The investigator left, and an emptiness settled over the room. Khamisa’s friend shook his head. “I hope they catch those *** and fry them,” he said. He was thinking of his own son, who was 12, and how he would feel if anyone harmed him.
Khamisa’s response was slow and startling.
“I don’t feel that way,” he said. “There were victims at both ends of that gun.”
The words rolled out of his mouth and when he heard them, the meaning rang true. He felt they came from God.
On the morning of January 23, 1995, Ples Felix sat in his car outside a modest apartment building in the middle-class San Diego neighborhood of North Park, 15 miles southeast of La Jolla. Minutes earlier, he’d called the police to report that his 14-year-old grandson, Tony Hicks, had run away and was holed up here, inside the apartment where the boy’s friend Hakeem lived with his mother. Before watching the officers disappear through the front door, Felix warned them there were probably gang members inside.
Tony had stopped doing his homework and started ditching school. Felix, whom Tony called “Daddy,” had tried to talk sense into his grandson. But over the weekend he’d returned home to find Tony gone—along with Felix’s 12-gauge shotgun. A brief note read, “Daddy, I love you. But I’ve run away.” By Monday, Felix had been able to track him to this apartment complex.

What you need to do:
1. In the account of Khamisa and Ples Felix, what made Khamisa's friend say he hoped the killers would be caught and fried? Answer in one to three sentences.
2. Pick up the account of Khamisa and Ples Felix after its last sentence and write what comes next.

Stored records
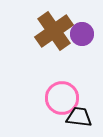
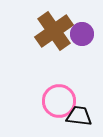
pink circle: moved 3 px left, 3 px down
black trapezoid: moved 1 px up
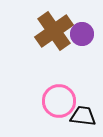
black trapezoid: moved 4 px right
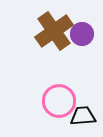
black trapezoid: rotated 12 degrees counterclockwise
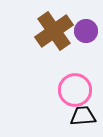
purple circle: moved 4 px right, 3 px up
pink circle: moved 16 px right, 11 px up
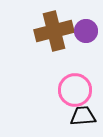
brown cross: rotated 21 degrees clockwise
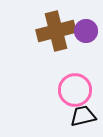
brown cross: moved 2 px right
black trapezoid: rotated 8 degrees counterclockwise
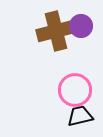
purple circle: moved 5 px left, 5 px up
black trapezoid: moved 3 px left
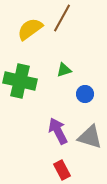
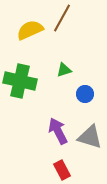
yellow semicircle: moved 1 px down; rotated 12 degrees clockwise
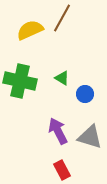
green triangle: moved 2 px left, 8 px down; rotated 49 degrees clockwise
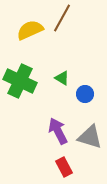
green cross: rotated 12 degrees clockwise
red rectangle: moved 2 px right, 3 px up
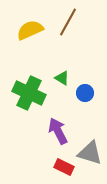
brown line: moved 6 px right, 4 px down
green cross: moved 9 px right, 12 px down
blue circle: moved 1 px up
gray triangle: moved 16 px down
red rectangle: rotated 36 degrees counterclockwise
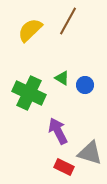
brown line: moved 1 px up
yellow semicircle: rotated 20 degrees counterclockwise
blue circle: moved 8 px up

Per-task answers:
1. He was thinking of his own 12-year-old son and how he would feel if anyone harmed him.

2.
Now, as he sat across the street, he prayed this would go smoothly, since, like many people from South Central, he’d grown up amid unsettling violence and hardship. At age 16, Felix had fathered a child—his daughter, Loeta. When Loeta was 16, she gave birth to Felix’s grandson, Tony, who spent his first eight years in gang-ridden chaos, which included witnessing, at age 8, his 16-year-old cousin’s remains being removed by the county coroner after the teenager was killed by rival gang members.
Loeta thought Tony would stand a better chance under the wing of his grandfather, so she shipped him off to the comparatively gentle environs of San Diego. With Felix’s guidance and structure, Tony went from struggling as a student to earning B’s—until adolescence, when rules began to grate and the approval of Tony’s friends took precedence over school and family.
In his car, Felix’s prayers were interrupted when the San Diego PD reappeared. As an officer led Tony away in cuffs, the boy engaged in nervous banter. Tony still resembled that imp who, before drifting off to sleep, used to whisper to his grandfather, “Good night, Daddy.” Felix took one last look and drove to work.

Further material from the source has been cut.